All of this can be relatively easily achieved with SAR - the System Activity Reporter. It will collect and record a wide range of measurements on system resources, and the time when they occurred.

Behind the scenes SAR uses SADC - the System Activity Data Collector. And in fact it is SADC we are more concerned with than SAR. SAR simply extracts and formats the data you want from an SADC data set. We can run SADC to collect all the data it can about the system, at the frequency we want it collected (measurement period) and for the duration we want (how long until). SADC has a very simple set of options to it:
  • /usr/lib/sa/sadc t n file
where
  • t is the time duration between measurements i.e. the frequency
  • n is the number of measurements to make in total
  • file is the name of a file to write these measurements to
To not have SADC tie up a terminal window, it is often run in the background with the '&' specifier at the end of the command line - control then returns to the terminal window. This can also be used in command files and scripts.

The file produced by SACD contains binary data, not text data, and needs SAR to read it and format it as readable text.
  • sar [-data_option] -f file
If no data option is specified it defaults to CPU (-u). The common data options are:
  • -u CPU
  • -d Disk I/O
  • -r Physical Memory
  • -p Virtual Memory Paging
Remember that the SADC file contains all the data collected, so you can analyse any sub-set of this data any time you want to, at any later point in time. That is the benefit of collecting all of the possible measurements together at the same time and then saving them to a file.

You can obviously use SADC to collect data whenever you have performance problems. But it is far better to run SADC all the time, so that you already have the data to analyse after someone reports a problem.
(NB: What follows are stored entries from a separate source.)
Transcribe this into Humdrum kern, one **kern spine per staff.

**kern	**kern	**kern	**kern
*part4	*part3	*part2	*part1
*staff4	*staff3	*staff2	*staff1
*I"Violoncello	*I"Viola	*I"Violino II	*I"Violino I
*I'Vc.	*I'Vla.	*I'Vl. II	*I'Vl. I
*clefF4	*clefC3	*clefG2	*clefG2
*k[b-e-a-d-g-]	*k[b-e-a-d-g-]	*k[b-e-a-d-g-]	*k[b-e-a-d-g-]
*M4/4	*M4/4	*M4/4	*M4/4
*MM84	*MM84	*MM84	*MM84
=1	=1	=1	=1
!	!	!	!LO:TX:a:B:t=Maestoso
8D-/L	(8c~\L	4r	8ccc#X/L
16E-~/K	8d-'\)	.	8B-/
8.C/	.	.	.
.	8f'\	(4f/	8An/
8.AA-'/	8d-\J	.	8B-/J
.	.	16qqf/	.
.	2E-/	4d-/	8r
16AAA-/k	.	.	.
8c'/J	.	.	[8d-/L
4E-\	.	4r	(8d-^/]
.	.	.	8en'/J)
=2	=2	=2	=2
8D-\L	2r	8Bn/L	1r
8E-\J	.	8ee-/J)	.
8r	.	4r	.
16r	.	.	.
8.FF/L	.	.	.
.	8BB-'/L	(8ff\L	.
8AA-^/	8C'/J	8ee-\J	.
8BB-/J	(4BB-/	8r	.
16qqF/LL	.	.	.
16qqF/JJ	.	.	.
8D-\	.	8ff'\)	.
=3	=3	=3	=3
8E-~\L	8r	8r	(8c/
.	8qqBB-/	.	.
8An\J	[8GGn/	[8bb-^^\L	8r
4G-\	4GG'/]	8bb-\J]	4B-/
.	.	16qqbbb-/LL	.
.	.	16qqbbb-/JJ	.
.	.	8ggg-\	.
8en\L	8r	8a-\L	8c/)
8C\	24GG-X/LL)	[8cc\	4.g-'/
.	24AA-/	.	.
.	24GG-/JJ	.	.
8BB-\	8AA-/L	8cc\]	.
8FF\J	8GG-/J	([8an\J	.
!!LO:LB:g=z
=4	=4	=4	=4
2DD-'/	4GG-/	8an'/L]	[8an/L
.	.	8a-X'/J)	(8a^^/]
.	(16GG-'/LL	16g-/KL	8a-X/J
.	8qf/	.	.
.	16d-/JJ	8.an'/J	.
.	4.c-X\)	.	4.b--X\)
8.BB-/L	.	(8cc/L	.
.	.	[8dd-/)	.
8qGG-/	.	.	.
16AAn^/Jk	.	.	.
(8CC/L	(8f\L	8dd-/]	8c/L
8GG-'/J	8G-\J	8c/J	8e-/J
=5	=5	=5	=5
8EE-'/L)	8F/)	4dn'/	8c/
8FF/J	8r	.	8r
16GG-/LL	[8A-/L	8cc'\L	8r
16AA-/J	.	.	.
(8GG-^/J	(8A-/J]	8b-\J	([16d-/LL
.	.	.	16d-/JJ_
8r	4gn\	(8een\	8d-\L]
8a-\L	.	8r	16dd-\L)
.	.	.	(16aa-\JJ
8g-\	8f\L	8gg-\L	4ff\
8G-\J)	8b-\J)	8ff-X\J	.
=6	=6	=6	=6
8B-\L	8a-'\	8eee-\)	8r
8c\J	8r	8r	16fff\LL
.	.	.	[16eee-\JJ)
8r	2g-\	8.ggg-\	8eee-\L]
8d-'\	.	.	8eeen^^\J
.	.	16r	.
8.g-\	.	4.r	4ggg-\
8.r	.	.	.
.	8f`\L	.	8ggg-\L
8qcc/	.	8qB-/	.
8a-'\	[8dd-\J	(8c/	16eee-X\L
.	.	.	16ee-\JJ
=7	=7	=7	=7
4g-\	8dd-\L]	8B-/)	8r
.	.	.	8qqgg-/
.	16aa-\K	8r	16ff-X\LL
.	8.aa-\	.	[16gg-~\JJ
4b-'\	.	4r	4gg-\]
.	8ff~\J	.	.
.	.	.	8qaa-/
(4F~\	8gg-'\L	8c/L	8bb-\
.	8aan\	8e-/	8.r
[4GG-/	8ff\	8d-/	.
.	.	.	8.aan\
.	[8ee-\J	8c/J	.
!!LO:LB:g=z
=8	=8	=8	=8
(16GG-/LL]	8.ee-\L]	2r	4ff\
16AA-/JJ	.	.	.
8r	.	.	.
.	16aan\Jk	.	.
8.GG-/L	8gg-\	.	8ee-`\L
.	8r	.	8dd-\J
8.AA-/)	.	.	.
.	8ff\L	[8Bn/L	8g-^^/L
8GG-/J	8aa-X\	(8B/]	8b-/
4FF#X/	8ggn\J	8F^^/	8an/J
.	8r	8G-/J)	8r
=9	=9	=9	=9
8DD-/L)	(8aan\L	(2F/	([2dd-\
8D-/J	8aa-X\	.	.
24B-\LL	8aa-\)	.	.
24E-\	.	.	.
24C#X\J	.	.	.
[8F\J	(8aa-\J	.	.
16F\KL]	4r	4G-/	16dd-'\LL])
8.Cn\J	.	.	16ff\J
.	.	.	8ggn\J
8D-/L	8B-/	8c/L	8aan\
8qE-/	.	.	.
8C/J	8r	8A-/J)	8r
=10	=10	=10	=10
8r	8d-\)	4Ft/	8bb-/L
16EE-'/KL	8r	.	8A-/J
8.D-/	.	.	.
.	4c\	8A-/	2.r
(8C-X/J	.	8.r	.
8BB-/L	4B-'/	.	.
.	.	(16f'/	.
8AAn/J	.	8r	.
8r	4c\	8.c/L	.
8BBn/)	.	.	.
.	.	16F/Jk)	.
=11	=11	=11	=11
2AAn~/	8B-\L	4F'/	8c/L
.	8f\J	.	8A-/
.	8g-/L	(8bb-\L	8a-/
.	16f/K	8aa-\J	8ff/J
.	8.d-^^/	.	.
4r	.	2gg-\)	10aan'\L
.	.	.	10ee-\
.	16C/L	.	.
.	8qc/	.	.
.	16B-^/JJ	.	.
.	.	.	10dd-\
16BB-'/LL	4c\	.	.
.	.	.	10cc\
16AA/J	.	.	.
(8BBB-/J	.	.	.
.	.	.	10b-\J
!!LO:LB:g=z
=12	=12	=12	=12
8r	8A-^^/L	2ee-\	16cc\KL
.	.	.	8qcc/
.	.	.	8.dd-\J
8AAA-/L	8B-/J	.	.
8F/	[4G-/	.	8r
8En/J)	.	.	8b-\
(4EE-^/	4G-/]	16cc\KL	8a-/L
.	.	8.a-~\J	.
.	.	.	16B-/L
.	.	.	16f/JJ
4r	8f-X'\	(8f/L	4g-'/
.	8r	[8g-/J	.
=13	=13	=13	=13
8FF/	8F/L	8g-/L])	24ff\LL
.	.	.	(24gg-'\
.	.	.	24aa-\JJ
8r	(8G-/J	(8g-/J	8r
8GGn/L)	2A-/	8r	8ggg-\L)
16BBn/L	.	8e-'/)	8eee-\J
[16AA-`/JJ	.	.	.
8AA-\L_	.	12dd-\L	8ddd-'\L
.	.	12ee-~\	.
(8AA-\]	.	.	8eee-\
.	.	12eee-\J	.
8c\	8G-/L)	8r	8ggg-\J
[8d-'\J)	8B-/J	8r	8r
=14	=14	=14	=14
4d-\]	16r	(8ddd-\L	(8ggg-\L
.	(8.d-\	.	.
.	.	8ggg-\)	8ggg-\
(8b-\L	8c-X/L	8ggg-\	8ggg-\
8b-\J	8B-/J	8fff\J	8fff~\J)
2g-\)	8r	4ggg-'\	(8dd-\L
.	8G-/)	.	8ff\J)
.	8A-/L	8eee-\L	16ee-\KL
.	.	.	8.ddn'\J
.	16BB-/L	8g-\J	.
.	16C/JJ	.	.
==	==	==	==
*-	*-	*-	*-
One way to do this is to put an entry into a "crontab" file for use by the "cron" utility, which runs jobs at regular intervals. Putting an entry similar to the following into "crontab" for the system administrator for midnight would run SADC for 24 hours collecting measurements every minute. If this is too frequent just modify the time and number values by the same ratio, so that the two multiplied together give 86400 seconds (24 hours).
  • /usr/lib/sa/sadc 60 1440 /usr/adm/sa/`uname -n`_`date +%y%m%d`.sad &
This will create a file named after the system and the current date in a central directory. Make sure there is enough space in that location, or change it to somewhere else. You will need to do housekeeping once in a while to purge and delete old data sets. This could also be done via another "cron" to delete files older than one or two months.

I have found SADC and SAR invaluable in a number of circumstances where I have been able to show that it was the underlying hardware that had performance issues, and not the application itself. And I have used it in the opposite manner too, to show that a poorly performing application was not suffering from running out of system resources or their slow performance. On most UNIX systems the impact of running SADC is minimal, as the UNIX kernel is already collecting all of these measurements anyway. The overhead is simply of SADC reading them from memory and writing them to disk at the frequency requested. And generally this is a very low and negligible overhead, compared to that of the application software itself.